■ **Texto fornecido**:
Carta aberta ao assassino do Simba

quarta-feira, março 11, 2015

Seu miserável filho da puta,

Mataste o Simba. Ele era um cão muito, muito amado. Ele era o sol de uma família que cuidou dele desde que era uma pequena cria até aos 5 anos, idade com que o mataste. Deram-lhe amor, tempo, salvaram-no da morte, estiveram ao lado dele na doença, viram-no crescer e proporcionaram-lhe a melhor vida possível. Ele era parte crucial da família, não era deles, era um deles.

Num dia como os outros o Simba entrou na tua propriedade e tu não estiveste com meias medidas. Deste-lhe um tiro. A sua dona, leia-se, melhor amiga, em casa, ouviu disparos e, em pânico, chamou por ele. Ele veio. Muito devagar. A cambalear. A vida esvaindo-se aos poucos e o rasto de sangue atrás dele. Conseguiu chegar até à melhor amiga, e foi nos braços dela que abraçou a morte.

■ **Linhas fornecidas**:
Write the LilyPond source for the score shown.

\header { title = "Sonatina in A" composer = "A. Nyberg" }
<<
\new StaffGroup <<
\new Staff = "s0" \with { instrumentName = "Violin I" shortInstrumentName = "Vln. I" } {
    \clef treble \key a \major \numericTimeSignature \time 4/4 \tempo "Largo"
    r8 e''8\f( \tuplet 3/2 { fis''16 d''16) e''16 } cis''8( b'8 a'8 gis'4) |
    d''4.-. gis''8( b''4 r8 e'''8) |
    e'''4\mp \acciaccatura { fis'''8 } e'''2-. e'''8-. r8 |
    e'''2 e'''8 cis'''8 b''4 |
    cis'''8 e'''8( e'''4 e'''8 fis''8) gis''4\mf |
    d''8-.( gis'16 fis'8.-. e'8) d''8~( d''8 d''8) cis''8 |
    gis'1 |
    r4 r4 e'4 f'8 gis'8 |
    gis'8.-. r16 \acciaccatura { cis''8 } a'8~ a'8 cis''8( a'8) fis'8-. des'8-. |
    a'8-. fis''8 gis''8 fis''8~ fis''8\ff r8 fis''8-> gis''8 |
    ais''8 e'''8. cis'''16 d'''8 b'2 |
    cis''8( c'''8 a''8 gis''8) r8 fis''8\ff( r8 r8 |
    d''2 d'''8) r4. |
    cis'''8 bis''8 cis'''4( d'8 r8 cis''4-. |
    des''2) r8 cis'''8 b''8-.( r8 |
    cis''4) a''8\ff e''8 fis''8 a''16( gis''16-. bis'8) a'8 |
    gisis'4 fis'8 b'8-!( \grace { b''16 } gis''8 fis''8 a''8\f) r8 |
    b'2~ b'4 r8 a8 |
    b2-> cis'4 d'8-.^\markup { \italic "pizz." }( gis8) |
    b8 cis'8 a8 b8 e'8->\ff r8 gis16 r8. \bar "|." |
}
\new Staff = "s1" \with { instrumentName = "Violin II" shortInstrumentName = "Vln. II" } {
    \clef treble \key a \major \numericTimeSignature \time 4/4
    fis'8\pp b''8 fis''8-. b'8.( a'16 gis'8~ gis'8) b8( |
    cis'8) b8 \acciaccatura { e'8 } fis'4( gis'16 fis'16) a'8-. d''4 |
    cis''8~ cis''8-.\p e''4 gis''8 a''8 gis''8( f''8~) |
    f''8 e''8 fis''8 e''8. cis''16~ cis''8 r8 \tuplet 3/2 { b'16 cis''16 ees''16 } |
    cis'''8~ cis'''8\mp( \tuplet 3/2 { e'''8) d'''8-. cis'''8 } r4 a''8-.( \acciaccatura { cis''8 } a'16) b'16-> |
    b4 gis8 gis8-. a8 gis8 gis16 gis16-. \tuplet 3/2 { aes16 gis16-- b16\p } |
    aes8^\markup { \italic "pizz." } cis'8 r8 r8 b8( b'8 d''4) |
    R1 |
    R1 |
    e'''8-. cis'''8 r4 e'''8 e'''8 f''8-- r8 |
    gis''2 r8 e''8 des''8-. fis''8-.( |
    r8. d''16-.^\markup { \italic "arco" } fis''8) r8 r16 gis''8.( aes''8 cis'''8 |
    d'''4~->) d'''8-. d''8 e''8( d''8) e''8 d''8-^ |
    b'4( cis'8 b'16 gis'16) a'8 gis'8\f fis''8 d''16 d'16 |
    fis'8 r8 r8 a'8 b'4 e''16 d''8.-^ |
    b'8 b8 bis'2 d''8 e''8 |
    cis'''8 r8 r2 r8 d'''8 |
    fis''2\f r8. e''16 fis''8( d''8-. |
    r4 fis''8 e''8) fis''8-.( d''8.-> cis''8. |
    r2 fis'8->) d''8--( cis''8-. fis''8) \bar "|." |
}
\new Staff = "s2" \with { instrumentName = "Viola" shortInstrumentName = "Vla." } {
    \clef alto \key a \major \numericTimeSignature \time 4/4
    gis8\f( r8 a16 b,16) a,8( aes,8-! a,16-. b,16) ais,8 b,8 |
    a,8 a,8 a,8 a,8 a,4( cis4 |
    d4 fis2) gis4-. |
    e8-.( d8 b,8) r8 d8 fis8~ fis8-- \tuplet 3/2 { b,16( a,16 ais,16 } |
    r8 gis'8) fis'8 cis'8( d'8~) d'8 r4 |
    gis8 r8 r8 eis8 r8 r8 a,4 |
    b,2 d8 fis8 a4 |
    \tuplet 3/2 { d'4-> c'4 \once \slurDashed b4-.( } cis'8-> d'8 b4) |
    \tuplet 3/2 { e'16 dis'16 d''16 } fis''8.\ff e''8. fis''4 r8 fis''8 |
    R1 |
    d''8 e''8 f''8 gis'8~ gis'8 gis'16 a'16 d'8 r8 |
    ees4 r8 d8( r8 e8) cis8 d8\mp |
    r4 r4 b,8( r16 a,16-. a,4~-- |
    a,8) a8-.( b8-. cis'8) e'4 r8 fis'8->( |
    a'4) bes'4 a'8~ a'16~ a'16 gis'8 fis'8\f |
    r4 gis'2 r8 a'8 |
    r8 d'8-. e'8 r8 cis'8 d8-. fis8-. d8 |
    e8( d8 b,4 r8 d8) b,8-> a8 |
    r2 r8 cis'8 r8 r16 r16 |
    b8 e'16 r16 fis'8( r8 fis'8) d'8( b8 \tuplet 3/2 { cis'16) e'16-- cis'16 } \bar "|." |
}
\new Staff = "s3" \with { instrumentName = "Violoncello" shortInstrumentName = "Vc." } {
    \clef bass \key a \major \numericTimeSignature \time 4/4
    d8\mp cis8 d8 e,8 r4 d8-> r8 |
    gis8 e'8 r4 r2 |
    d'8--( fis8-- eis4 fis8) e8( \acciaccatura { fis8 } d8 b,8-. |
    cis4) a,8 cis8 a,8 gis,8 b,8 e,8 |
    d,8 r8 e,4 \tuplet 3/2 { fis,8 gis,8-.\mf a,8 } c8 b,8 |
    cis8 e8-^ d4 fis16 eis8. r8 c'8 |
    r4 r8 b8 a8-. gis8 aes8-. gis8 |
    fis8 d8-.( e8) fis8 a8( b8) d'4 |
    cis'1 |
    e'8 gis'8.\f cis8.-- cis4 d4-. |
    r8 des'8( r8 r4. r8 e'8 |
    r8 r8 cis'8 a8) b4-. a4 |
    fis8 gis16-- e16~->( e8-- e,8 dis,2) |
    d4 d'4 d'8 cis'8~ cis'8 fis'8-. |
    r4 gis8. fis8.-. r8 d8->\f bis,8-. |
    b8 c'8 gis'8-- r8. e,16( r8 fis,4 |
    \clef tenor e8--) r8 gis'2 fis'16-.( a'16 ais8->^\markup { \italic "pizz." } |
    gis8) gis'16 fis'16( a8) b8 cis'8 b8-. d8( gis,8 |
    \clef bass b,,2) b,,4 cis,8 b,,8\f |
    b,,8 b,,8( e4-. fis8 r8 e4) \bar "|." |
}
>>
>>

■ **As suas tarefas**:
[a] Transcreva da carta aberta sobre o Simba o trecho entre "Carta aberta ao" e "abraçou a morte.", inclusive.
[b] Na carta aberta sobre o Simba, localize a frase iniciada por "Deram-lhe amor" e indique, pela ordem, os verbos conjugados no pretérito perfeito que ela contém.
[c] Redija a continuação da carta aberta sobre o Simba, partindo da última frase apresentada.

■ **Tarefas resolvidas**:
[a]
Carta aberta ao assassino do Simba

quarta-feira, março 11, 2015

Seu miserável filho da puta,

Mataste o Simba. Ele era um cão muito, muito amado. Ele era o sol de uma família que cuidou dele desde que era uma pequena cria até aos 5 anos, idade com que o mataste. Deram-lhe amor, tempo, salvaram-no da morte, estiveram ao lado dele na doença, viram-no crescer e proporcionaram-lhe a melhor vida possível. Ele era parte crucial da família, não era deles, era um deles.

Num dia como os outros o Simba entrou na tua propriedade e tu não estiveste com meias medidas. Deste-lhe um tiro. A sua dona, leia-se, melhor amiga, em casa, ouviu disparos e, em pânico, chamou por ele. Ele veio. Muito devagar. A cambalear. A vida esvaindo-se aos poucos e o rasto de sangue atrás dele. Conseguiu chegar até à melhor amiga, e foi nos braços dela que abraçou a morte.

[b] deram, salvaram, estiveram, viram, proporcionaram

[c]
Tu, seu ser mesquinho, mataste-o, e nem és capaz de o dizer. Disparaste para o ar, dizes tu. Então o Simba já era anjo antes de o matares, porque só com asas é que podias tê-lo atingido no ar.

Sabes o que eu gostava que te acontecesse? Que tivesses uma morte dolorosa, lenta, agonizante e solitária. Quero que percas tudo e todos de quem gostas. Quero que tenhas uma vida miserável, que ganhes consciência e que esta te massacre todos os dias até finalmente morreres e arderes no inferno.

No entanto, se eu te pudesse dar um tiro nos cornos, já me bastava. Olho por olho, seu monte de esterco.

Enquanto penso nas formas em como gostaria de te punir, peço aos demais que assinem esta petição. Vamos fazer o que podemos para parar este e outros filhos da puta que não merecem ter o pé na Terra.

Obrigada pela atenção e espero que morras em breve, estupor do caralho.